++++ Document passage ++++

The Fed & the Front End
Week of July 6, 2026: June Jobs Miss Shifts the Fed Toward Hold as the Hike Debate Stays Live
The front end spent the week trying to price a Fed that has stopped explaining itself. With the funds rate parked at 3.5%–3.75% and inflation still running near 4%, the live question is no longer when do they cut, it's do they hike. Then Friday's June payrolls printed 57,000 against a 115,000 consensus, and the near-term bias snapped back toward "hold." Underneath, the tape split cleanly: policymakers and hawkish strategists arguing the Fed is offside, versus rates desks who see a labor market that simply isn't generating inflation. Here's what was actually said, and by whom.
TL;DR
- A sitting FOMC voter went on tape openly floating higher rates, while December futures still carry roughly 30bp of tightening, the hiking debate is real, not rhetorical.
- Friday's 57k jobs miss (with 74k of prior-month downward revisions) shifted odds toward a July hold, "bad news is good news" for a market that had been pricing hike risk.
- The bigger regime shift is communication: Chair Warsh has gutted forward guidance and, most desks agree, retired the "Fed put," raising front-end and SOFR volatility regardless of the next dot.
What's New
A voting Fed president publicly leaned hawkish. Cleveland Fed President Beth Hammack, a 2026 FOMC voter, told CNBC from Sintra she has "distinguished" herself as one of the more hawkish voices, and defended it on the data: "there's no tension in our mandate… a labor market that's right around my estimate of full employment… and inflation that's too high and it's been too high for the past 5 years. And so when I look at policy, if that continues, it may mean that we need higher interest rates to bring inflation back down to target." Squawk on the Street (Jun 30)
"The Fed put is dead." Bob Sheehan of Lighthouse Macro (independent macro shop, ex-Bank of America PM) framed the Warsh regime as a structural break: the market's assumption that "if risk assets fall hard enough, the Fed's going to step in… Warsh has very much tried to signal that that's gone." With guidance stripped back, Sheehan says investors should be "a little bit quicker to cut risk," a more defensive posture, and more volatility in short-end pricing. Forward Guidance (Jun 29)
BofA says the Fed is "clearly offside." Aditya Bhave, US economist at Bank of America, is the sharpest house call on the hawkish side: three hikes totaling ~75bp this year toward a ~4.25% terminal (not 5%), on the logic that unemployment is flat year-over-year, core PCE sits ~60bp above year-ago levels, and policy is ~75bp easier than a year ago. His read: the Fed must reverse last year's risk-management cuts. Bloomberg Surveillance (Jun 29)

++++

▶ Assignment A
Reproduce the Fed commentary word for word, from "- Friday's 57k" up to and including "the next dot.".
▶ Assignment B
Answer these questions from the Fed commentary:
(i) At what range is the funds rate parked?
(ii) How many jobs did the June payrolls report show?
(iii) What terminal rate does Aditya Bhave of Bank of America project?
Rely only on the Fed commentary above.

++++ Supplied information ++++

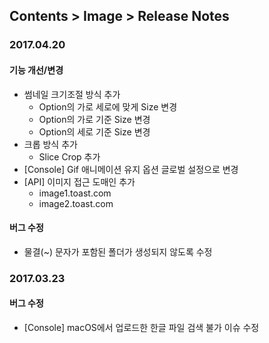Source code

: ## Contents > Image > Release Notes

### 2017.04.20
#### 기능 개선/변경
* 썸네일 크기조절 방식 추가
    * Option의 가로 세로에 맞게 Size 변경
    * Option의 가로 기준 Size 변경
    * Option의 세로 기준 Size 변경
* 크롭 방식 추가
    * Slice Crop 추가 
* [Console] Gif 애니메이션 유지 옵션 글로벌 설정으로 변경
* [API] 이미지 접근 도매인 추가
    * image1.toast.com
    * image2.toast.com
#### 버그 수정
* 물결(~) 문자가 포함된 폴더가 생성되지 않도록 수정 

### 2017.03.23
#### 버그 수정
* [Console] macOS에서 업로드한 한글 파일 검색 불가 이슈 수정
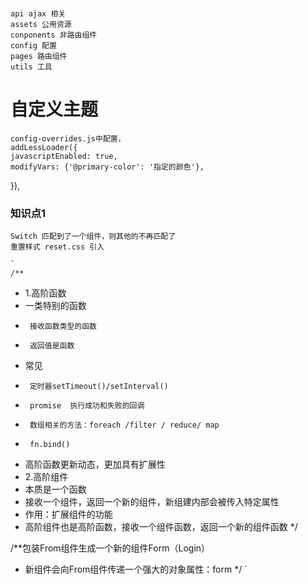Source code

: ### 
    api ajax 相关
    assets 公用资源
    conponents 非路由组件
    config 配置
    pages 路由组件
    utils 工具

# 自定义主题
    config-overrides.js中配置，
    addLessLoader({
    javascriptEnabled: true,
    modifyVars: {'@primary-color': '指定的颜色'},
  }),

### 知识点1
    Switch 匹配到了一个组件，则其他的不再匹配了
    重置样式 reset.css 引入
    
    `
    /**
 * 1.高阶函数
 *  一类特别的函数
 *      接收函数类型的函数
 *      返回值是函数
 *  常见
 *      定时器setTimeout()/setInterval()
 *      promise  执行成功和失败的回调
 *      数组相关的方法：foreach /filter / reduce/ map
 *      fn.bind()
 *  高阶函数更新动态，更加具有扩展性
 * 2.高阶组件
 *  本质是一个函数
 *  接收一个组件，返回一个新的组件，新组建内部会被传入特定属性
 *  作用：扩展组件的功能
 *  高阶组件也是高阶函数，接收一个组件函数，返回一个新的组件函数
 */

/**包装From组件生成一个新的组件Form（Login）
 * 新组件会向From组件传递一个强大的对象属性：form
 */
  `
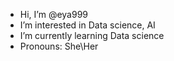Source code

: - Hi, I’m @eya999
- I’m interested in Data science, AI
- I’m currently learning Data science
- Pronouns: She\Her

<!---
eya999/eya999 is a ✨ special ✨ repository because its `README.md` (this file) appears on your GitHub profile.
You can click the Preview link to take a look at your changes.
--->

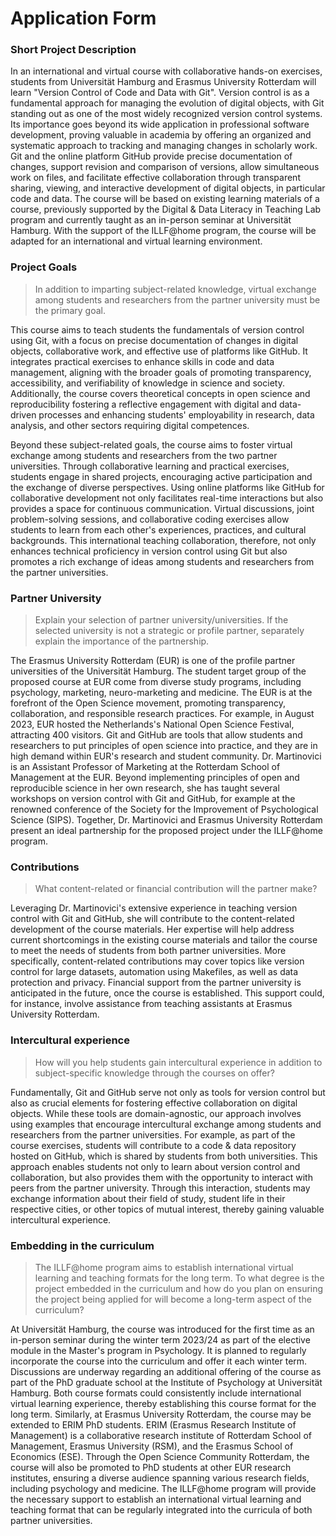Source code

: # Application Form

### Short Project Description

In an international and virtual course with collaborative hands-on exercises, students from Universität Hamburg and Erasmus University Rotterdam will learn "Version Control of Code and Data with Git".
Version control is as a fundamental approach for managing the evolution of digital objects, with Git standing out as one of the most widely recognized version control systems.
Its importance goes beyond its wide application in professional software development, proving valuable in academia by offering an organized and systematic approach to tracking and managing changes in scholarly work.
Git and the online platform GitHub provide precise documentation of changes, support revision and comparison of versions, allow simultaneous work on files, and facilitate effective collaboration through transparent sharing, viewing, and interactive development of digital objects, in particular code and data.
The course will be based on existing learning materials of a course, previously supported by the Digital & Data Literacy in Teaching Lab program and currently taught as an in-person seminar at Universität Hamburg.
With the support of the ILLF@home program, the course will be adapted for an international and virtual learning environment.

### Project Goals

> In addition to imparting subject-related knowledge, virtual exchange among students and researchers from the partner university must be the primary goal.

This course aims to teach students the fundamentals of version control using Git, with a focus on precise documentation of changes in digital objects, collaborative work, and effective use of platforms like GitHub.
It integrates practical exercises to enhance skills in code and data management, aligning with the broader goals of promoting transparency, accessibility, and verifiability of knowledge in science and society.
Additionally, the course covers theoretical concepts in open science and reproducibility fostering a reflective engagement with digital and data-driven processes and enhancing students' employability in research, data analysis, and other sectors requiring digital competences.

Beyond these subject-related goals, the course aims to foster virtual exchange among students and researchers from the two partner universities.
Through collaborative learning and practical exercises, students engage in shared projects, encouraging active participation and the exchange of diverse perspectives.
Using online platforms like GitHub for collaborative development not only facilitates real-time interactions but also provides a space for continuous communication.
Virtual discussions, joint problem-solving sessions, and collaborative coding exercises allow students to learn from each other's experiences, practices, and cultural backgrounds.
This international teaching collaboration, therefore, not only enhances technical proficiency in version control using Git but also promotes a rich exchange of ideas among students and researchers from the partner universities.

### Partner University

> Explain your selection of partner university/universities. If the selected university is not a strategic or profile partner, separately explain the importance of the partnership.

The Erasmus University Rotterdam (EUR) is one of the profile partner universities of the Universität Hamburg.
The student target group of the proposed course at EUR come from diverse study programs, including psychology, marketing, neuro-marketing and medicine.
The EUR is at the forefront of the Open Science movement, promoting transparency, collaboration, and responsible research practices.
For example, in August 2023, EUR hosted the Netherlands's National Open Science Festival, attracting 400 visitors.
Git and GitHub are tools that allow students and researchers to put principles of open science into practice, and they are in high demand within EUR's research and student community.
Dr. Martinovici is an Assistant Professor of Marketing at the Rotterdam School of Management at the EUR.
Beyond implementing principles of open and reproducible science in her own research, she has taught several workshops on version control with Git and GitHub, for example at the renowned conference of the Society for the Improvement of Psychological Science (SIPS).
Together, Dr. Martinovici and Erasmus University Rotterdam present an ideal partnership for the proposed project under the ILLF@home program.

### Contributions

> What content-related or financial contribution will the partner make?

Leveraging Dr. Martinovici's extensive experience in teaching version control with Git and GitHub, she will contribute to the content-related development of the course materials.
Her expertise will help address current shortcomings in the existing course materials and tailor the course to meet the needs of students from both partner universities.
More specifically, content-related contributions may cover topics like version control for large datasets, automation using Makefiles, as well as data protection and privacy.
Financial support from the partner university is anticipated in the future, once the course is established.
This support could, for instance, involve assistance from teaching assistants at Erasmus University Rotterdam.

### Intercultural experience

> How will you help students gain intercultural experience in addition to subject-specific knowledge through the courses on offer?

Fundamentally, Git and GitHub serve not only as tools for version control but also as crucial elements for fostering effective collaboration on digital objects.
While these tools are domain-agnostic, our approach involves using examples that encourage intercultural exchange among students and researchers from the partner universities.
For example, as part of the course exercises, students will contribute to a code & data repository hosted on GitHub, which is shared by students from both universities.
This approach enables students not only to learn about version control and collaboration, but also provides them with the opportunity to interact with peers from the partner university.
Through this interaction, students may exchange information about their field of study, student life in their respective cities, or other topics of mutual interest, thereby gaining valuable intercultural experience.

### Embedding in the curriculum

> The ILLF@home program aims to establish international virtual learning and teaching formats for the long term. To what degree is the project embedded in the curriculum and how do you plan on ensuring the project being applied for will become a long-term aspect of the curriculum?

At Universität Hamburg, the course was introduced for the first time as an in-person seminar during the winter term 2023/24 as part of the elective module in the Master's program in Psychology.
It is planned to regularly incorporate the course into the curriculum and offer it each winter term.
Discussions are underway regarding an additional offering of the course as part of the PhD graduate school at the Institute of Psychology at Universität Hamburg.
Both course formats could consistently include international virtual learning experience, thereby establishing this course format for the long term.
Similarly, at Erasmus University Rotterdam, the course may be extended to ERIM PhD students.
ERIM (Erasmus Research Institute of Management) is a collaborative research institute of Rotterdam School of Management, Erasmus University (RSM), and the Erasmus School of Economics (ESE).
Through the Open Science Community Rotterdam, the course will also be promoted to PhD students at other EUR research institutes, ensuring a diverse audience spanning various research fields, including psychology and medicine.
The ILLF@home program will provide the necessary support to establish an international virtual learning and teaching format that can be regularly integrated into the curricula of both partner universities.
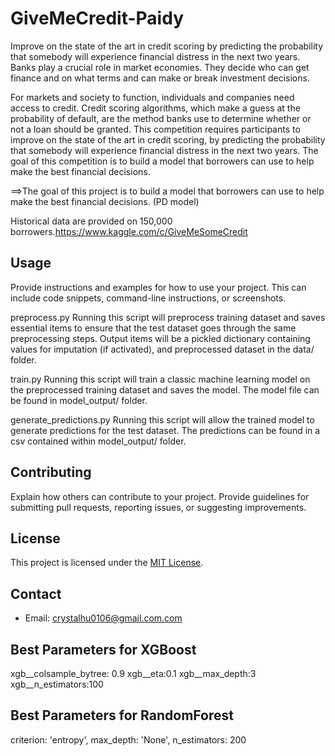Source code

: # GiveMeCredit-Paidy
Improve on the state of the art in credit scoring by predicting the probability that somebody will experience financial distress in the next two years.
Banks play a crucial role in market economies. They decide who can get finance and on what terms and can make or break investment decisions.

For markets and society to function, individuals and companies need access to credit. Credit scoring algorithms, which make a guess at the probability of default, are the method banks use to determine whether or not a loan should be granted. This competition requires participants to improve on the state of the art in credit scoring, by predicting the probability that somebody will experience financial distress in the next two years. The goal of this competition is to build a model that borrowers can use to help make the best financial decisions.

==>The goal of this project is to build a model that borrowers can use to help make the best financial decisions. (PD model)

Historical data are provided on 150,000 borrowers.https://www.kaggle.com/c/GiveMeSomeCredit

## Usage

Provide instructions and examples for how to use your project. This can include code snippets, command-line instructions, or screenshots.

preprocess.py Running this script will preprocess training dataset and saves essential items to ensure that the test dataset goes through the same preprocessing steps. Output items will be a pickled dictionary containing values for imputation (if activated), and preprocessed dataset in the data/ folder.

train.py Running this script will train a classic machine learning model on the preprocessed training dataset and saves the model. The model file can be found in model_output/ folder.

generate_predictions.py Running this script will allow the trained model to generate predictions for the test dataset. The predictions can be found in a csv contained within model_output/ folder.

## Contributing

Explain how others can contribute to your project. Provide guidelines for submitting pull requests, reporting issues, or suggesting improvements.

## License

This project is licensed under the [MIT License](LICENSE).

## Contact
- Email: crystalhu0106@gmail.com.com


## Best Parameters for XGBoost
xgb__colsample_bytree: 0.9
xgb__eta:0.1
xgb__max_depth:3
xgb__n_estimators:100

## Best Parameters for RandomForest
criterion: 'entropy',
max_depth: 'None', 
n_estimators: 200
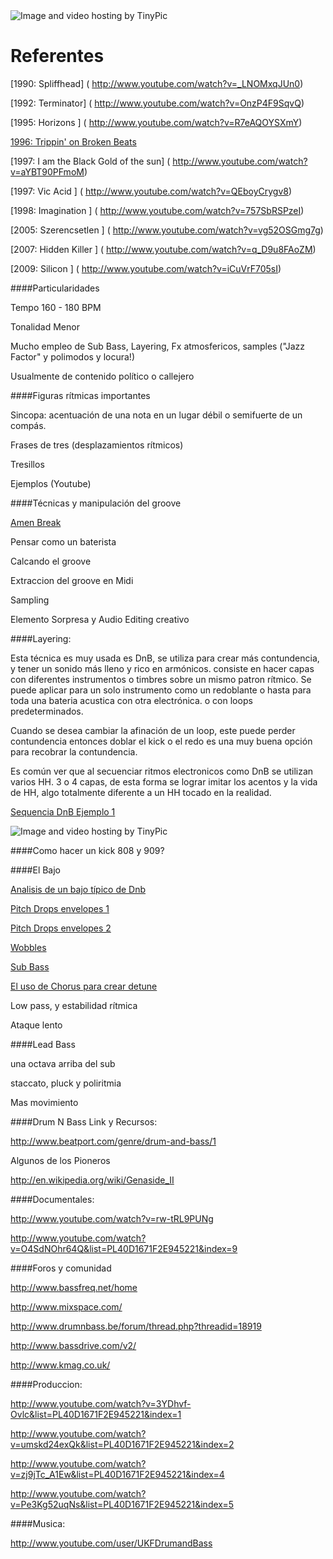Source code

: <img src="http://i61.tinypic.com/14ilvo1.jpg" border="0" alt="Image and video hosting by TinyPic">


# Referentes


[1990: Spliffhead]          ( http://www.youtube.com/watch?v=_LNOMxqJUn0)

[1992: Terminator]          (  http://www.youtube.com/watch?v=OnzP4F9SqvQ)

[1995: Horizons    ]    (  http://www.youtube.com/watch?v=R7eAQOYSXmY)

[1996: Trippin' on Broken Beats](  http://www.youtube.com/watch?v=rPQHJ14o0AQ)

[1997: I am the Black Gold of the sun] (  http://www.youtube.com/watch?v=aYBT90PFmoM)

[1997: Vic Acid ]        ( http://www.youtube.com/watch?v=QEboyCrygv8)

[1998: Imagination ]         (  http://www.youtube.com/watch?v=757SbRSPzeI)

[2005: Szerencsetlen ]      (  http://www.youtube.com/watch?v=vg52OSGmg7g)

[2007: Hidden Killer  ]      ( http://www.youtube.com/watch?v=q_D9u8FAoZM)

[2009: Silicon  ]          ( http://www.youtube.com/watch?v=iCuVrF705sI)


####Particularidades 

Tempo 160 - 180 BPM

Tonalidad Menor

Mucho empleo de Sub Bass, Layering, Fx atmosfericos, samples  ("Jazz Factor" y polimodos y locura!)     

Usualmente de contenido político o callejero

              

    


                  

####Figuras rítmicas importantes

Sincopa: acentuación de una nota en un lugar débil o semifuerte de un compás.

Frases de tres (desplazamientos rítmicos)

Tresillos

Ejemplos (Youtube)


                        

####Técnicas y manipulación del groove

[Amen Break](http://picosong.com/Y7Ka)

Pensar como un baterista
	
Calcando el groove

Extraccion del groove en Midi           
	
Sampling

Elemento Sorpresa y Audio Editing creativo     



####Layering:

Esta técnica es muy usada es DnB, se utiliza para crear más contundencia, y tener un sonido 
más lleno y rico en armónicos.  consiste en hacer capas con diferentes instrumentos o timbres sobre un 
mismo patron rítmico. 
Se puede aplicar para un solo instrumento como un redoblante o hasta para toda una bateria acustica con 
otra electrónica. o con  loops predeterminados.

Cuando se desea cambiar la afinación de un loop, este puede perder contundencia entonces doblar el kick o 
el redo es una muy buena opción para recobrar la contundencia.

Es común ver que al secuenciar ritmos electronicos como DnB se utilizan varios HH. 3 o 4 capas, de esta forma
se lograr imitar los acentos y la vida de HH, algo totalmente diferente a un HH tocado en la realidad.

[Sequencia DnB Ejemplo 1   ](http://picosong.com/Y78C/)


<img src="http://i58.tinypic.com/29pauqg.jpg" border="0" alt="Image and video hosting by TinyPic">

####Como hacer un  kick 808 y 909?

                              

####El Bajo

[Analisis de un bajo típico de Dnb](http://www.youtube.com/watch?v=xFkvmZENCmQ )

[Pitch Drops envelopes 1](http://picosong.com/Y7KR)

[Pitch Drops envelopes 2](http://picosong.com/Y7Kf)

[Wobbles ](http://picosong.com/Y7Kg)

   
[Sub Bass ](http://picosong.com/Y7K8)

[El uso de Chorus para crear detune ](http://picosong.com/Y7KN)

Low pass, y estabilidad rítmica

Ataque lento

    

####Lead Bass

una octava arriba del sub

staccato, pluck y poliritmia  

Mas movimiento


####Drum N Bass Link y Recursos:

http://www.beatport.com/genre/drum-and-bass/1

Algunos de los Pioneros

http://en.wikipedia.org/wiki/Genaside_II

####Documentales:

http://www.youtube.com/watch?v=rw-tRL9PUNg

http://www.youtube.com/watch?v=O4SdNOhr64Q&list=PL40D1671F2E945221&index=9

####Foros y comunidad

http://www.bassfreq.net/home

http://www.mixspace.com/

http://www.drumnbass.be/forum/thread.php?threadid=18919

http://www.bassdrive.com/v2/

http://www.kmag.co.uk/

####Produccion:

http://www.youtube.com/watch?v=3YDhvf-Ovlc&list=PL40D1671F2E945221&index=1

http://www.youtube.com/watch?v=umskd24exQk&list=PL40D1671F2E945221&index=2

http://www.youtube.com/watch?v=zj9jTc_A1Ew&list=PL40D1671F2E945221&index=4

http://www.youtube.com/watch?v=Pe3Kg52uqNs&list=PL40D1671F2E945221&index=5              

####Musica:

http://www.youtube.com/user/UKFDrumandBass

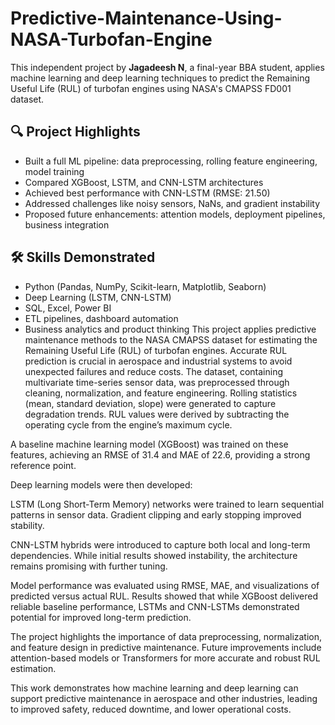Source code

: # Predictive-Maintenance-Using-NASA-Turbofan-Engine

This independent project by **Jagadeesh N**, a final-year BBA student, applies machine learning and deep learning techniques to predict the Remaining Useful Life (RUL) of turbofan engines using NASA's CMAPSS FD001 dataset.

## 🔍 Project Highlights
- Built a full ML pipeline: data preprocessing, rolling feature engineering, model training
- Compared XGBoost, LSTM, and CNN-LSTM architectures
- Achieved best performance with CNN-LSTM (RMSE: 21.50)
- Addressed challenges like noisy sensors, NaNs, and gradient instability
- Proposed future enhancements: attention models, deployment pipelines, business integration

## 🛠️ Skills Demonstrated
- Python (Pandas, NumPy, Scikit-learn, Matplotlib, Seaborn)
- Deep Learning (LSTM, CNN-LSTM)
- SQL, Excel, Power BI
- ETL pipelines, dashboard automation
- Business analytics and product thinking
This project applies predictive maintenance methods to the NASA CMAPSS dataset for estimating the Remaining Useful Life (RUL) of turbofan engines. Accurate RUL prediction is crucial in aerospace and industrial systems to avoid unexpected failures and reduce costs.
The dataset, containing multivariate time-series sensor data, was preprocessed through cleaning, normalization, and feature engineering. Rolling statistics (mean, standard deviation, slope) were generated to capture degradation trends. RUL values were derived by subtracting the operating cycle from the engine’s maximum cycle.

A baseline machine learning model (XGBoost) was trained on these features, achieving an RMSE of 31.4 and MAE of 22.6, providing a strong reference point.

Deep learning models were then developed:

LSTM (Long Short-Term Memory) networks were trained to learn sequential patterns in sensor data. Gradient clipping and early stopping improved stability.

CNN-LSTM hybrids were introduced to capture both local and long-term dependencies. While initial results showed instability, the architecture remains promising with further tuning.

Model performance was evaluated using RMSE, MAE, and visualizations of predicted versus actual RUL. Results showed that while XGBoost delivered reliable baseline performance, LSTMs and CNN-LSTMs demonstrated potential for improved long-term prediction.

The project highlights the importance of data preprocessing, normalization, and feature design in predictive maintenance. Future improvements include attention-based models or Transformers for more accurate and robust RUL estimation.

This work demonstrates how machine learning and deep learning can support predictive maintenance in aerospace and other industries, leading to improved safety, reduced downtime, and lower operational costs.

++++

▶ Solution A
- Friday's 57k jobs miss (with 74k of prior-month downward revisions) shifted odds toward a July hold, "bad news is good news" for a market that had been pricing hike risk.
- The bigger regime shift is communication: Chair Warsh has gutted forward guidance and, most desks agree, retired the "Fed put," raising front-end and SOFR volatility regardless of the next dot.

▶ Solution B
(i) 3.5%–3.75%
(ii) 57,000
(iii) About 4.25%